* Work instructions *
What do the lines say from the start of the entries through the one containing "36: (619, 291, 10.34)"? Repeat them exactly.

=-=-=-=-=

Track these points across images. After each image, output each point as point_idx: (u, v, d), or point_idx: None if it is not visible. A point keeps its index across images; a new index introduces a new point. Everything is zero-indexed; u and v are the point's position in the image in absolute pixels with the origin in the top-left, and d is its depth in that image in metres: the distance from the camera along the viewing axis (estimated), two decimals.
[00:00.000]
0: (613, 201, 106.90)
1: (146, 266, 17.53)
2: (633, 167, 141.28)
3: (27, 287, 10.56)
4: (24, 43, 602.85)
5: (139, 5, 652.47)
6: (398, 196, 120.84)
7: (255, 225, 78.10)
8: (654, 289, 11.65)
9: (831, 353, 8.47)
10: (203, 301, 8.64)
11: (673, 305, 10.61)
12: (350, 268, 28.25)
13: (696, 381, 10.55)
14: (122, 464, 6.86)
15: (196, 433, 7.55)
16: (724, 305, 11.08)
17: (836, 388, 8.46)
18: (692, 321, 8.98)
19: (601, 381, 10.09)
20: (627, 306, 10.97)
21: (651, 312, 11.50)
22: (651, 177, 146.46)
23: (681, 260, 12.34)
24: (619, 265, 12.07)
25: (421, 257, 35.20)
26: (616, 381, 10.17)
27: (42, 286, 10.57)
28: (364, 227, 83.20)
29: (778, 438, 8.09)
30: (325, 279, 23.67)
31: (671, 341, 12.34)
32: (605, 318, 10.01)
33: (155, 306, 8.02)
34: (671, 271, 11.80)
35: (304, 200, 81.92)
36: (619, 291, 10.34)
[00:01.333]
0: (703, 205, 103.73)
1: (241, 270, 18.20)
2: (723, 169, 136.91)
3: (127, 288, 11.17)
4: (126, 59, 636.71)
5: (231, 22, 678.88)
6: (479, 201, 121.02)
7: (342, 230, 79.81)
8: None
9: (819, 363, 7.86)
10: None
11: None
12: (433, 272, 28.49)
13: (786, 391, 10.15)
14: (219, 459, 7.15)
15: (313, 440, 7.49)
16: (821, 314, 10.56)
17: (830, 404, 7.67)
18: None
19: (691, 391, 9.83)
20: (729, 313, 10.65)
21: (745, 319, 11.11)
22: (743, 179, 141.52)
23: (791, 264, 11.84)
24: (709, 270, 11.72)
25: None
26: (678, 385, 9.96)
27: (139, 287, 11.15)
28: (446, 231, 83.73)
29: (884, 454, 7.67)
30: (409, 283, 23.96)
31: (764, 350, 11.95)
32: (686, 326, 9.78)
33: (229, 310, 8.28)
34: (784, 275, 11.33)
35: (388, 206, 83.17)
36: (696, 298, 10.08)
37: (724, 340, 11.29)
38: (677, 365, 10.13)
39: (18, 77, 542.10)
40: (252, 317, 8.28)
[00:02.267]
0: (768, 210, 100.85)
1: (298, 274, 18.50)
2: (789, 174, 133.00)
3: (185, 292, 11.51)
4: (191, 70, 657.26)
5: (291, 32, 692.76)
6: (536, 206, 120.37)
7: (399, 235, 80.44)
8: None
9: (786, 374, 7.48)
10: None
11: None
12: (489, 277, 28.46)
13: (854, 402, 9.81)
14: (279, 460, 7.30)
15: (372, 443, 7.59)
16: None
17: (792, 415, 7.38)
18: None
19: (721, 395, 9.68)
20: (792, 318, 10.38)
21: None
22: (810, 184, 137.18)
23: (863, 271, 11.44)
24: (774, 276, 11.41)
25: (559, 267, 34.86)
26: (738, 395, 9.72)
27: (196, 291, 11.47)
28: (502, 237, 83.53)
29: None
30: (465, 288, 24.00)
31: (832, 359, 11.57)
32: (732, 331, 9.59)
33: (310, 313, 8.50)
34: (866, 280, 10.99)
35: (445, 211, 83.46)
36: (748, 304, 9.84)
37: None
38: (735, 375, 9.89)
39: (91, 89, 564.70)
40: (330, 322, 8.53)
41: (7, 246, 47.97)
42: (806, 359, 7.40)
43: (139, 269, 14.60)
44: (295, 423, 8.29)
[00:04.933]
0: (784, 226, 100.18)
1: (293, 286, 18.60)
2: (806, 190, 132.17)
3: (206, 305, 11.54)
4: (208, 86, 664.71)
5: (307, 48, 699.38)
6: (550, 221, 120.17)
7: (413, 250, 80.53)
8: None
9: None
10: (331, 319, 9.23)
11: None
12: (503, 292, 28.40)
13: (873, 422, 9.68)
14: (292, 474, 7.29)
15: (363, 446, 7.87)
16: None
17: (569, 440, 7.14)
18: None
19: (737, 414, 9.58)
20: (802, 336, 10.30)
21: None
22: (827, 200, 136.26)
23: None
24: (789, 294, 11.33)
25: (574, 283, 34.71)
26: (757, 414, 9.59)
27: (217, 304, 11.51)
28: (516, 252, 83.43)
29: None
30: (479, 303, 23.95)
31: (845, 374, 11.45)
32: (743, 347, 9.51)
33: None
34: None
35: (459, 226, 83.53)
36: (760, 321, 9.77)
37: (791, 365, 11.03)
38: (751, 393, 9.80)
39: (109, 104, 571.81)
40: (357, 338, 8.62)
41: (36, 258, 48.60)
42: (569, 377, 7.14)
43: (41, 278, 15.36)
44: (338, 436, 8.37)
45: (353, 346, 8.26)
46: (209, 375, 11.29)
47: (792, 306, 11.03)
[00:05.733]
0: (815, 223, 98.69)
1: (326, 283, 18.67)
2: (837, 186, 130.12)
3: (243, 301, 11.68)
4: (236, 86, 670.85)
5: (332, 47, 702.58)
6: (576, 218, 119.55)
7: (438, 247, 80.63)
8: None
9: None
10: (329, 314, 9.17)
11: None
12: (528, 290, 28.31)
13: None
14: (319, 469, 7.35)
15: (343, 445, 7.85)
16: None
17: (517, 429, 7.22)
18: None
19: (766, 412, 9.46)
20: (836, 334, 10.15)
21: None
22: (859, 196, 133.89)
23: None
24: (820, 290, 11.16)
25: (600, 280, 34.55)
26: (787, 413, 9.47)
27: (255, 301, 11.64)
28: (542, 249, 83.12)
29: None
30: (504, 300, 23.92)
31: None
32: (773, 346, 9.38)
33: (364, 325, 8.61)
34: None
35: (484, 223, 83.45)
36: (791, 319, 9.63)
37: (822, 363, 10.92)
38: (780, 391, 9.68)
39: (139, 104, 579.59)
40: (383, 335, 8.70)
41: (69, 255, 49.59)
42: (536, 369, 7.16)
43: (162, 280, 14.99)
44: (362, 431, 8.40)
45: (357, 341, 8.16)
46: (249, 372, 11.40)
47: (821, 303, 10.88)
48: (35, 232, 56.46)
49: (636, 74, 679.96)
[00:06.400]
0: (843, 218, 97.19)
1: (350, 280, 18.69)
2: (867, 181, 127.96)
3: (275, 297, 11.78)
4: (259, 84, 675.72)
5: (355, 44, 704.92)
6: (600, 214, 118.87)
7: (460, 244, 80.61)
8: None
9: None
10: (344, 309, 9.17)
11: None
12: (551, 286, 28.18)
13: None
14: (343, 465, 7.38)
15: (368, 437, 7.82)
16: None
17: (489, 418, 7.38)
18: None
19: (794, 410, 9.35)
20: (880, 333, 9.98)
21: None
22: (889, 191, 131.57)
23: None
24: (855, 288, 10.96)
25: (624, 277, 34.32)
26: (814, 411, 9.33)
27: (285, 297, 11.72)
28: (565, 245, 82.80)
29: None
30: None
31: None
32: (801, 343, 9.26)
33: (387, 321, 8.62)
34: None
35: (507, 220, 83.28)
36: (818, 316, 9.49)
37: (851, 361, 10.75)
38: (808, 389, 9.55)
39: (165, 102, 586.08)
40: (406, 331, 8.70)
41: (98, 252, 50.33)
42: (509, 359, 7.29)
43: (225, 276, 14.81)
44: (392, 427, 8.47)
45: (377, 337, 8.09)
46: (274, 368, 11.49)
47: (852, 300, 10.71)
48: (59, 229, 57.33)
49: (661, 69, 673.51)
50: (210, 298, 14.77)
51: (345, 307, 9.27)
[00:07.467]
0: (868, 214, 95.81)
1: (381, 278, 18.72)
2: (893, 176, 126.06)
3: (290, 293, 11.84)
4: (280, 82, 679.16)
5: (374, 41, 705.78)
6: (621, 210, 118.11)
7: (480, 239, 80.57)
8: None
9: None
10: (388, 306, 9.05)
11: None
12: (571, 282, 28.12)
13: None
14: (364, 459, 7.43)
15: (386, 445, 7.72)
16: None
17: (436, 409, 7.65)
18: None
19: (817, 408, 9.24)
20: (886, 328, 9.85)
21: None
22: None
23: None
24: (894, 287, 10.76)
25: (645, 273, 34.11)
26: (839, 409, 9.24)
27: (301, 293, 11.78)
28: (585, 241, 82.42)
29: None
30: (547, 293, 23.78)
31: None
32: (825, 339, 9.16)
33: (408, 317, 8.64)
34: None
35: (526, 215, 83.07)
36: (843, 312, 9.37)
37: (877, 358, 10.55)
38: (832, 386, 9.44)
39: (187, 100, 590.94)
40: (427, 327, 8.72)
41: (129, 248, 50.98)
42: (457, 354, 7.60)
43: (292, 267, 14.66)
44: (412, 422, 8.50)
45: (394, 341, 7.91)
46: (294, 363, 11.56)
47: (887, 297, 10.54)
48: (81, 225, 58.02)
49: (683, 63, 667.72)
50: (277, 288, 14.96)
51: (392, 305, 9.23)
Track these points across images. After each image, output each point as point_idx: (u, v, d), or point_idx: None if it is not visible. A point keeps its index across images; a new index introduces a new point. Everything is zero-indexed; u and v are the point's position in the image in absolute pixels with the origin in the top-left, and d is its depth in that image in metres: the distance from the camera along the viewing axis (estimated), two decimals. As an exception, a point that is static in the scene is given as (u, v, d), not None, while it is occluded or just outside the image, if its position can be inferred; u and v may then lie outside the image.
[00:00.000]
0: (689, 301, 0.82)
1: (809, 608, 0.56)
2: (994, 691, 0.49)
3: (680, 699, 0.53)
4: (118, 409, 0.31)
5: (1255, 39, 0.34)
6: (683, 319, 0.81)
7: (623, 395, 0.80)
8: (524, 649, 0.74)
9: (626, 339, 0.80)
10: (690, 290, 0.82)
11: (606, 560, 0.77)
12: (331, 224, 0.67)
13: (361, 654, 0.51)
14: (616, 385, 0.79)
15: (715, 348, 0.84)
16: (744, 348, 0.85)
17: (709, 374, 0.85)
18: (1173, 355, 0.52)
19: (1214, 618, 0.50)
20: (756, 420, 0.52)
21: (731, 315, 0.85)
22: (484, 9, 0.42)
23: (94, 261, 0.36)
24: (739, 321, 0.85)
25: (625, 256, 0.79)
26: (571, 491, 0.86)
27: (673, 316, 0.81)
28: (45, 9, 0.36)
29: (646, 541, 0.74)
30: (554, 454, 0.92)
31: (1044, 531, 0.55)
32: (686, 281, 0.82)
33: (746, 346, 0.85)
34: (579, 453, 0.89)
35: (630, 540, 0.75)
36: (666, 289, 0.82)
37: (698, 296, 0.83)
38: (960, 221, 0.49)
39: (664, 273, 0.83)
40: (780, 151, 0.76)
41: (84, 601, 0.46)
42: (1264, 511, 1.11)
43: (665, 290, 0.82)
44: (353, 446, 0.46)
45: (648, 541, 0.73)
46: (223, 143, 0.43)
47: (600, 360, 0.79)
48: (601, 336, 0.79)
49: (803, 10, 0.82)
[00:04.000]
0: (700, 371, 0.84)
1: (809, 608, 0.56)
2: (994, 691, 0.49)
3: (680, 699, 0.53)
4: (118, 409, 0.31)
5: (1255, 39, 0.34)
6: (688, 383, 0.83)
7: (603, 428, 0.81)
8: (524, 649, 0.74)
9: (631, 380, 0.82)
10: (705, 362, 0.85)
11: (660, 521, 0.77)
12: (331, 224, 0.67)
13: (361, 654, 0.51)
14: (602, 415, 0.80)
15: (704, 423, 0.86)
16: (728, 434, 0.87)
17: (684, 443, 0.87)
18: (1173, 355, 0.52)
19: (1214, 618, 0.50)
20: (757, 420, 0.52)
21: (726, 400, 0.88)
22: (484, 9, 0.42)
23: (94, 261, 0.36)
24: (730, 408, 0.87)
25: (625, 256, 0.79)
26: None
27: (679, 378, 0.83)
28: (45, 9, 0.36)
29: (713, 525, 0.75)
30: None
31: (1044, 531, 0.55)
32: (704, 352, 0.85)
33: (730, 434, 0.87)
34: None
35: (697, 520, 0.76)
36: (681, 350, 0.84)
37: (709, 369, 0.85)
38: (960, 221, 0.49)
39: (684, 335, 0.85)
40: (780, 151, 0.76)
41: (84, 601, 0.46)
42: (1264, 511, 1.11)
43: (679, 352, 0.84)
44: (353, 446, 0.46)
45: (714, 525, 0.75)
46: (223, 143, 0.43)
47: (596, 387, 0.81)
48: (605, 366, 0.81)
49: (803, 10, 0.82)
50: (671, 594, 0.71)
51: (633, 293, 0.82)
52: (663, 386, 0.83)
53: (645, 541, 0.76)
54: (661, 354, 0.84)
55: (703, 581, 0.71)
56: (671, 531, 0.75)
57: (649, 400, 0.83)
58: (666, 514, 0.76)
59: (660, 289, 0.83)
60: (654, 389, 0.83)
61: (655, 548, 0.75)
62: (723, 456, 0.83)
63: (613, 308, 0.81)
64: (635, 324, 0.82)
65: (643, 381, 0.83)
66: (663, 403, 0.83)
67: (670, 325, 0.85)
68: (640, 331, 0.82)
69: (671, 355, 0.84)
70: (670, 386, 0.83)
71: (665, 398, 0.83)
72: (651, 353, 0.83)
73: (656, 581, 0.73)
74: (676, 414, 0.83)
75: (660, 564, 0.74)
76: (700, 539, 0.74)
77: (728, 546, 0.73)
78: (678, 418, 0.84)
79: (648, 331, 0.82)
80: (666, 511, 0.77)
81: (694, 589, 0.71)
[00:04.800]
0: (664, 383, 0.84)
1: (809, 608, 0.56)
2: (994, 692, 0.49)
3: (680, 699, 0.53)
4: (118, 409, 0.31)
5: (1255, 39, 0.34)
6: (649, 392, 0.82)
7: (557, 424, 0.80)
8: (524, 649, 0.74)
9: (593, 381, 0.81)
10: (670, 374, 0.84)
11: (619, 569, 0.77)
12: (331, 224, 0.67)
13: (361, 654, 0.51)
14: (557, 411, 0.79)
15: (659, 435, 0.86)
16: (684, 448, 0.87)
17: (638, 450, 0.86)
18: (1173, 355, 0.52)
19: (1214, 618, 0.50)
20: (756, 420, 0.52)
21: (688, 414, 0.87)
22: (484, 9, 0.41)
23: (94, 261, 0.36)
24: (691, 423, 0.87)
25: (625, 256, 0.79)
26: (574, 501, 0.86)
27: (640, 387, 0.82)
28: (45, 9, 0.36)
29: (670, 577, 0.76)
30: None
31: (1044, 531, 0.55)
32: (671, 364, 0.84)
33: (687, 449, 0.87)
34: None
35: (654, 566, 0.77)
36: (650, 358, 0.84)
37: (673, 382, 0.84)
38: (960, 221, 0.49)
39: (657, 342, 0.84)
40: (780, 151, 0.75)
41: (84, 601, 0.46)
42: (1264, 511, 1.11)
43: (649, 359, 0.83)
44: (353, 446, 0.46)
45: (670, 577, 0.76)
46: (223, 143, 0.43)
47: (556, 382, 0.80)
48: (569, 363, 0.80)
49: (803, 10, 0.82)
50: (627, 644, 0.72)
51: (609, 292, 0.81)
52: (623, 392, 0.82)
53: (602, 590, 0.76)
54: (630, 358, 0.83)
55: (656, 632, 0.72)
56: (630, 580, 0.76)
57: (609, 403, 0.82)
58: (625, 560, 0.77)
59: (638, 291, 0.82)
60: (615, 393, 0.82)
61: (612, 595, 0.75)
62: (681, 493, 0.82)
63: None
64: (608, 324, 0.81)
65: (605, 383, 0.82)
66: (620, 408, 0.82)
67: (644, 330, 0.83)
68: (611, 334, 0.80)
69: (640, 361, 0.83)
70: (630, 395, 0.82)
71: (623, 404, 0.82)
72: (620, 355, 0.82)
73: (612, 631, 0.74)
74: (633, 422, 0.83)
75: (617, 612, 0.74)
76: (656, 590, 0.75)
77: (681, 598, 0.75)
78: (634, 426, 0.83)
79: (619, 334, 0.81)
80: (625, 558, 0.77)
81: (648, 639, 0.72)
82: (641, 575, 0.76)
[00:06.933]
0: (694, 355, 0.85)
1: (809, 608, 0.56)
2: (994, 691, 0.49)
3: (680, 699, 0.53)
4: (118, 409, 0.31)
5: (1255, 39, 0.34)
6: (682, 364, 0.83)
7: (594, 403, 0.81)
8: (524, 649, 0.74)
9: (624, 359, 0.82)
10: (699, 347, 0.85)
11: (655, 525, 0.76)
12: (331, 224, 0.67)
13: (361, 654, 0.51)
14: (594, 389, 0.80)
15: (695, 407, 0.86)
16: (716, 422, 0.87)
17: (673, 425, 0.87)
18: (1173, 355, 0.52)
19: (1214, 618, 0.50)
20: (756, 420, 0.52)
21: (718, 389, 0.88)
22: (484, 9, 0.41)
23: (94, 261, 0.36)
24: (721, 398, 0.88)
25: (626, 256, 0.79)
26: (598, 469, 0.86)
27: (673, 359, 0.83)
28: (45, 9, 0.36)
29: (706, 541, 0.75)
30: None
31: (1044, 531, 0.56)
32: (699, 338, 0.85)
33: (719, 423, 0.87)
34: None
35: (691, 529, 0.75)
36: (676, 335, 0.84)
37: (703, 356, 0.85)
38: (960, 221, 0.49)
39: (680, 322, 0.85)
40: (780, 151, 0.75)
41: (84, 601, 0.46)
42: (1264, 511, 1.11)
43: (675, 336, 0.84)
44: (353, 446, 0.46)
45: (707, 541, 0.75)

=-=-=-=-=

* Response area *
Track these points across images. After each image, output each point as point_idx: (u, v, d), or point_idx: None if it is not visible. A point keeps its index across images; a new index introduces a new point. Everything is zero-indexed; u and v are the point's position in the image in absolute pixels with the origin in the top-left, and d is its depth in that image in metres: the distance from the camera along the viewing axis (estimated), two decimals.
[00:00.000]
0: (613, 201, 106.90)
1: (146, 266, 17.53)
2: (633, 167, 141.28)
3: (27, 287, 10.56)
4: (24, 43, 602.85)
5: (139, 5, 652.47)
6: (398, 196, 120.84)
7: (255, 225, 78.10)
8: (654, 289, 11.65)
9: (831, 353, 8.47)
10: (203, 301, 8.64)
11: (673, 305, 10.61)
12: (350, 268, 28.25)
13: (696, 381, 10.55)
14: (122, 464, 6.86)
15: (196, 433, 7.55)
16: (724, 305, 11.08)
17: (836, 388, 8.46)
18: (692, 321, 8.98)
19: (601, 381, 10.09)
20: (627, 306, 10.97)
21: (651, 312, 11.50)
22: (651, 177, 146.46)
23: (681, 260, 12.34)
24: (619, 265, 12.07)
25: (421, 257, 35.20)
26: (616, 381, 10.17)
27: (42, 286, 10.57)
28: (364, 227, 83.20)
29: (778, 438, 8.09)
30: (325, 279, 23.67)
31: (671, 341, 12.34)
32: (605, 318, 10.01)
33: (155, 306, 8.02)
34: (671, 271, 11.80)
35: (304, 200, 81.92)
36: (619, 291, 10.34)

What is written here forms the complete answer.